R: das Radius der Raumstation, RS,Luft: spezifische Gaskonstante der Luft 287,058 J/kgK, T: Temperatur: stets 15°C, p: Luftdruck, a: Zentripedalbeschleunigung, w: Winkelgeschwindigkeit in rad/s, g: Erdbeschleunigung, h=Höhe in km


a = w^2 * r = w^2 * (R-h)
a (h=0) = 1 g ==> g = w^2 * R ==> w^2 = g/R
(die Winkelgeschwindigkeit haben wir jetzt schonmal weggehauen. Die Scheibe dreht sich einfach je nach Durchmesser immer stets so schnell, das außen gerade ein g herrscht)

dp/dh = - p * a / (RS,Luft * T) =  = - p * w^2 * (R-h) / (RS,Luft * T) = - p * g * (R-h) / (RS,Luft * T * R)      | /p   *dh
=> 1/p * dp = - g * (R-h) / (RS,Luft * T * R) dh      | Integriere p von p0 zu p und h von 0 zu h
==> ln (p/p0) = g / (RS,Luft * T * R) * h^2/2 - h*R)      | hoch e   | * p0
p = p0 * e ^ (g / (RS,Luft * T * R) * h^2/2 - h*R))      allgemeine Formel

mit h=R (in der Mitte des Zylinders) vereinfacht sich die Gleichung auf:
p = p0 * e ^ (-g * R / (2 * RS,Luft * T))
R (km) p RPM
0,10 100.726,13 2,99
0,5 98.365,84 1,34
1 95.493,10    0,95
2 89.996,86    0,67
5 75.334,42    0,42
10 56.010,61    0,30
20 30.961,64    0,21
50 5.229,80    0,13
100 269,9313137 0,09
200 0,719101052 0,07
500 1,35956E-08 0,04
1000 1,82425E-21 0,03

Wie wenig sehr der Luftdruck mit der 'Höhe' abnimmt, zeigt sich im Vergleich mit der Erde. Bei einer 200km (R=100km) durchmessenden Scheibe ist in der Mitte noch 269 Pa Luftdruck, auf der Erde dagegen sind es nur noch 0,27 Pa, ca. ein Tausendstel.
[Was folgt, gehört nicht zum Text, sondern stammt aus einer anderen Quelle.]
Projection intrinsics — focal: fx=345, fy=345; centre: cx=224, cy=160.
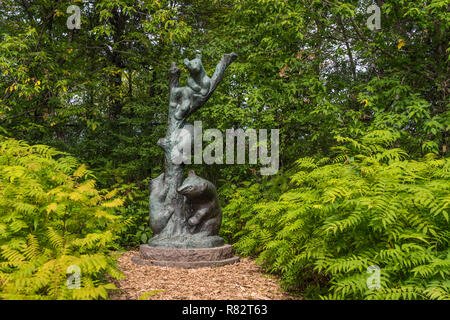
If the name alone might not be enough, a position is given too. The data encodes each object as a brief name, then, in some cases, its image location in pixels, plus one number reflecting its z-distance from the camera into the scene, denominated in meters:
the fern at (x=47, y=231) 2.91
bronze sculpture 5.83
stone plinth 5.31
Je größer die Scheibe (oder Ring) wird, desto eher nähert sich der Wert an.
Trotzdem: eine Scheibe mit einem Radius von 10000 km (!) hat in 100km Höhe trotzdem immernoch einen Druck von 0,76 Pa. Verdoppeln (R=20000km) bringt kaum was: 0,74 Pa. Ein Ring auf der Bahnebene der Erde (R=1 AE ~149,6 Mio km) hat auf 100km Höhe noch 0,72 Pa*.

(Edit: Daran erkenne ich gerade, dass diese Abweichung nur aufgrund meiner stark vereinfachten Annahme des Atmosphärenaufbaus der Scheibenwelt existiert. Es ist halt doch immer noch komplizierter als gedacht.)


Ich hoffe, das ist jetzt allen ausreichend genau ;)

Mit "sehr großen" Raumstationen meinte ich nun nicht eine Niven-Ringwelt. [...]
Ich spreche eher von [...] einem Radius von 500 Metern [...]

Würde man den Ring innen offen lassen, so wäre die Logik bei einem Film wie Elysium, dass die Luft allein durch die Zentrifugalkraft drinnen bliebe, und zwar schon bei wenigen Metern Höhe der Wand. Im Film wird das benutzt, um ohne irgend eine Schleuse oder dergleichen an Bord der Station gelangen zu können.

Und das kommt mir eben seltsam vor, weil ich erwarten würde, dass die Luftmoleküle nicht alle die erforderliche Geschwindigkeit mitbekommen und der Drang des Gases, sich ins Vakuum auszudehnen, unter diesen Bedingungen stärker wäre als die Zentrifugalkraft. Aber sicher bin ich mir da nicht, darum die Frage.

Das ist zweifellos nicht ohne Tricks möglich.